2. Ir com três miúdas para as ilhas gregas.
3. Apanhar quatro aviões e três barcos.
4. Alugar um carro e percorrer
Santorini de uma ponta à outra.
5. Aprender dez palavras em grego (mas continuar sem perceber nada daquele alfabeto).
6. Conhecer o albanês mais tagarela do mundo.
7. Conhecer a cidade mais feia do mundo (Atenas).
8. Pisar o teatro mais antigo do mundo.
9. Apaixonar-me por Oia e pelas suas casinhas brancas de portas azuis encavalitas nas rochas à beira-mar.

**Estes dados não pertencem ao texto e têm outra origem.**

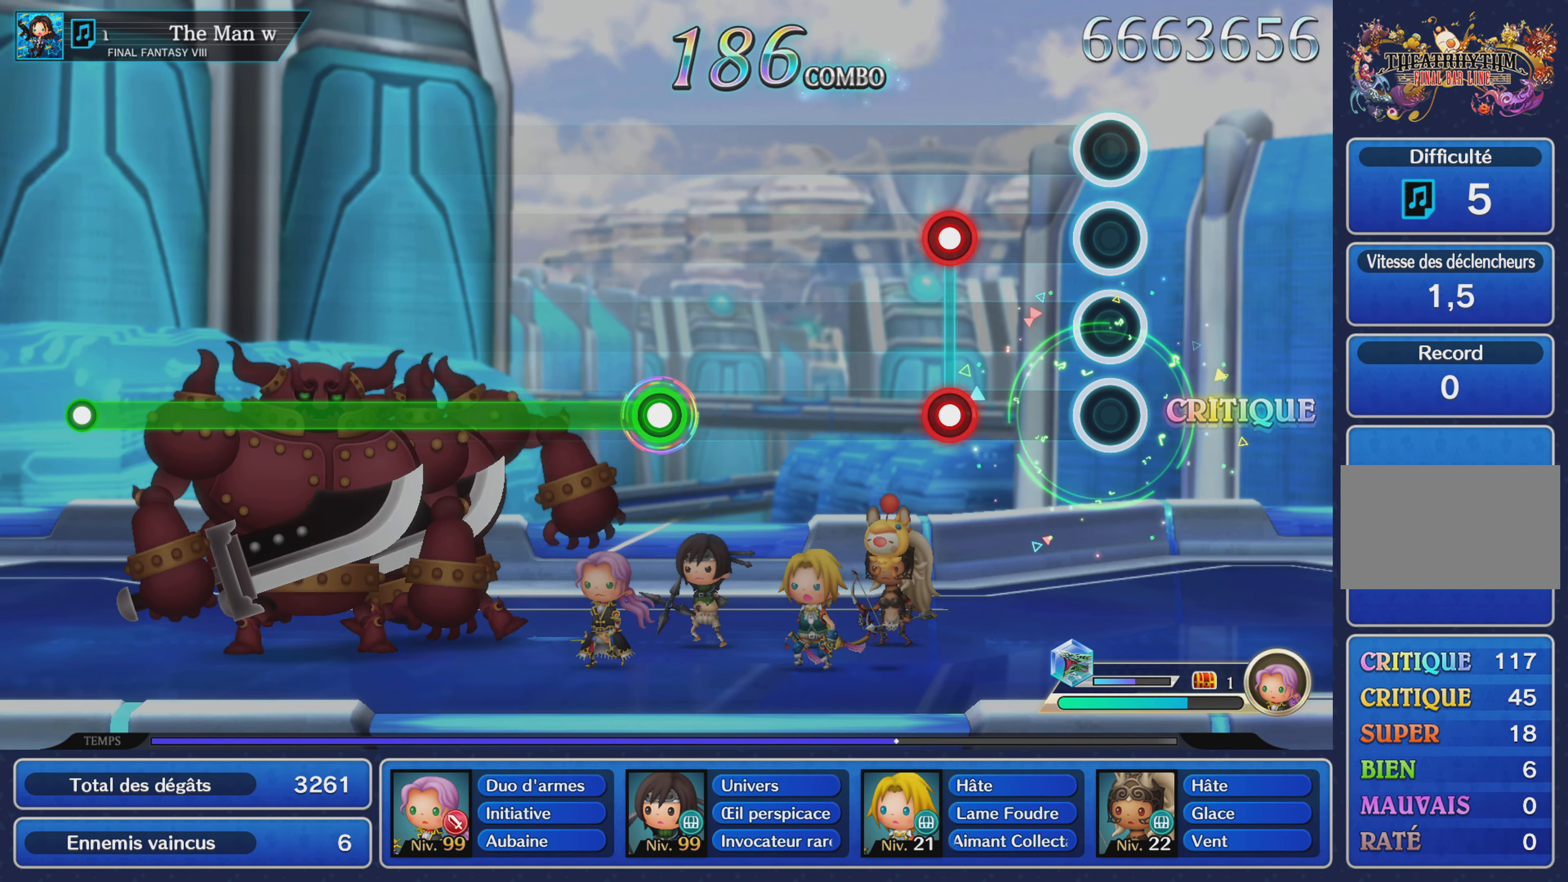
{"buttons": [], "left_stick": "center", "right_stick": "center", "events": [[283, "L1", "down"], [283, "R1", "down"], [400, "L1", "up"], [400, "R1", "up"]]}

10. Andar quilómetros debaixo de 40 graus para ver um vulcão que não é mais do que um buraco que cheira mal. (a partir de agora só me convencem se for o Vesúvio).
11. Comer iogurte grego com fruta, iogurte grego com mel, iogurte grego com fruta e mel, e iogurte grego com fruta, mel e cereais.
12. Mergulhar numa água de ferro, quente e cor-de-laranja, e estragar um bikini.
13. Falar de ex-namorados, de amor, de sexo, dos primeiros livros que se leram, dos livros que não se esqueceram, de música, de cinema, dos anos na escola, de comida, de viagens, de desilusões, de expectativas.
14. Descer 600 degraus a pé porque tive pena dos burros que fazem aquilo todos os dias com as pessoas às costas.
15. Ficar com 900 fotografias de sete dias.
16. Ler o Coetzee.
17. Ler a "Morte na Pérsia" da Annemarie Schwarzenbach".
18. Ler as "Memórias de um Louco" do Flaubert.
19. Começar a ler o "Caos Calmo" do Sandro Veronesi (e mesmo sem ter visto o filme imaginar perfeitamente o Nanni Moreti a fazer de Pietro).
20. Ir de propósito ao Bar do Guincho só para comer uma tosta.
21. Cheirar dezenas de perfumes e escolher um novo para o Inverno.
22. Descobrir uma praia nova.
23. Rever o "Paris, je t'aime".
24. Ir às farturas e cumprimentar a velhota da roulote como se nos víssemos todos os dias.
25. Estrear todos os vestidos de verão que estavam por estrear no armário.
26. Boiar no Mediterrâneo e boiar no Atlântico logo a seguir (água com oito graus a menos, sim).
27. Fazer daquelas palavras cruzadas que no fim formam um poema.
28. Pôr as três mil músicas do ipod no shuffle e ter paciência para tudo e rir-me da esquizofrenia do meu leitor de mp3: hardcore straight edge à mistura com Jacques Brel, os anos 80 das Bangles e do Billy Idol, Al Green e Boy Sets Fire, Cansei de ser Sexy e Starmarket, e todo o emo lá do baú (do tempo em que o emo era morrer de amor e não tinha nada a ver com cemitérios e olhos pintados de preto).
29. Ficar com mais sardas do que a Liv Ullmann nos filmes do Bergman.
30. Ter tempo para tudo aquilo que não tenho quando estou a trabalhar (e é Inverno). E ligar o computador só agora.